I'm wondering how often I can feed my Apistogramma panduros frozen bloodworm? That along with the live daphnia I give them 2-3X a week is the only thing they really like. Right now I give it about every other day. I give them mysis and brine shrimp as well as flake but often they show little to no interest.


----------



## Kalin (Mar 23, 2007)

I have read that you don't want to feed bloodworm too often; is this true?


----------



## Gibbs (Apr 21, 2008)

True, actually never. The risk of disease and parasites from such foods are far greater then feeding pellets and flakes. Pallets and flakes provide all the nutrients fish need, good quality products that is anyway


----------



## cichlidaholic (Dec 7, 2005)

Actually, Gibbs, that's true for Malawi cichlids, but bloodworms are perfectly fine for many other cichilds. :wink:

Most of the time with my SA dwarves, I use bloodworms only to get them into breeding condition. (Works every time, too!) I don't think 2-3 times a week is going to hurt them, but I would prefer having them on a quality staple food instead.


----------



## Kalin (Mar 23, 2007)

Thanks! I'll do some experimenting with different cichlid flake and pellet foods to see if I can find one they really like.


----------



## Gibbs (Apr 21, 2008)

Granted some cichlids benefit from bloodworms, but as stated the risk of parasite and disease is there, which is why i promote pellets and flake to minimize problems, that and the fact the all dietry needs are met with processed flakes and pellets :thumb:


----------



## cichlidaholic (Dec 7, 2005)

I've never heard of any problems feeding bloodworms (occasionally) to any Apistogramma.
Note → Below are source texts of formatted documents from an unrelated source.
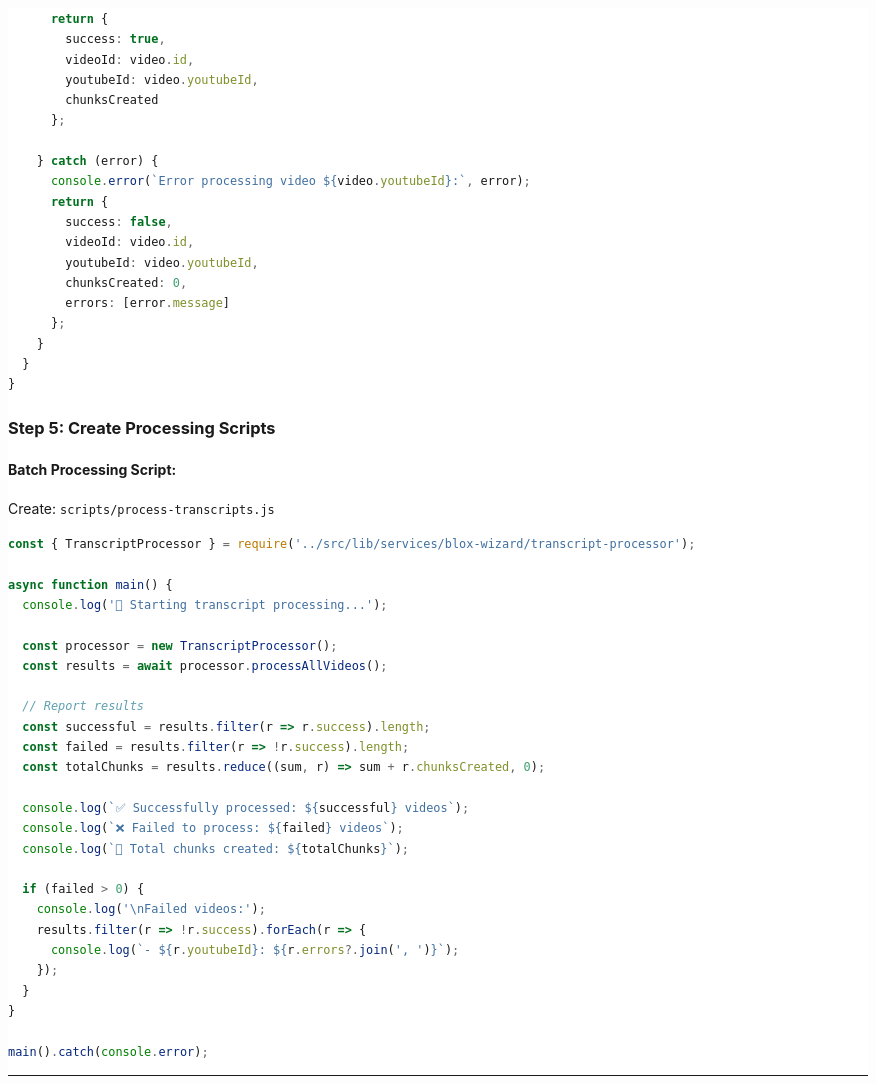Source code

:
 ```typescript
      return { 
        success: true, 
        videoId: video.id, 
        youtubeId: video.youtubeId, 
        chunksCreated 
      };
      
    } catch (error) {
      console.error(`Error processing video ${video.youtubeId}:`, error);
      return { 
        success: false, 
        videoId: video.id, 
        youtubeId: video.youtubeId, 
        chunksCreated: 0, 
        errors: [error.message] 
      };
    }
  }
}
```

### Step 5: Create Processing Scripts

#### Batch Processing Script:
Create: `scripts/process-transcripts.js`
```javascript
const { TranscriptProcessor } = require('../src/lib/services/blox-wizard/transcript-processor');

async function main() {
  console.log('🚀 Starting transcript processing...');
  
  const processor = new TranscriptProcessor();
  const results = await processor.processAllVideos();
  
  // Report results
  const successful = results.filter(r => r.success).length;
  const failed = results.filter(r => !r.success).length;
  const totalChunks = results.reduce((sum, r) => sum + r.chunksCreated, 0);
  
  console.log(`✅ Successfully processed: ${successful} videos`);
  console.log(`❌ Failed to process: ${failed} videos`);  
  console.log(`📝 Total chunks created: ${totalChunks}`);
  
  if (failed > 0) {
    console.log('\nFailed videos:');
    results.filter(r => !r.success).forEach(r => {
      console.log(`- ${r.youtubeId}: ${r.errors?.join(', ')}`);
    });
  }
}

main().catch(console.error);
```

---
I don't believe bloodworms should be a continuous diet for any fish, though. :thumb:


----------



## Kalin (Mar 23, 2007)

I'm trying to go with the idea that providing variety is the best strategy. I offer frozen mysis and brine shrimp as well as frozen glassworms when they're available in the winter. I also grow my own daphnia to provide them with a safe live food, which they seem to really appreciate.
Interspersed with this I provide flakes and pellets. I just bought a can of whole fly larvae and whole fish eggs from Seachem which it will be interesting to try out.

The frozen bloodworms is from Hikari which they claim is parasite free and with no harmful bacteria. They're a pretty reputable company as well as is Seachem. I'm planning to reduce the amount of bloodworm I currently have been feeding the fish, however as is Kim's advice.


----------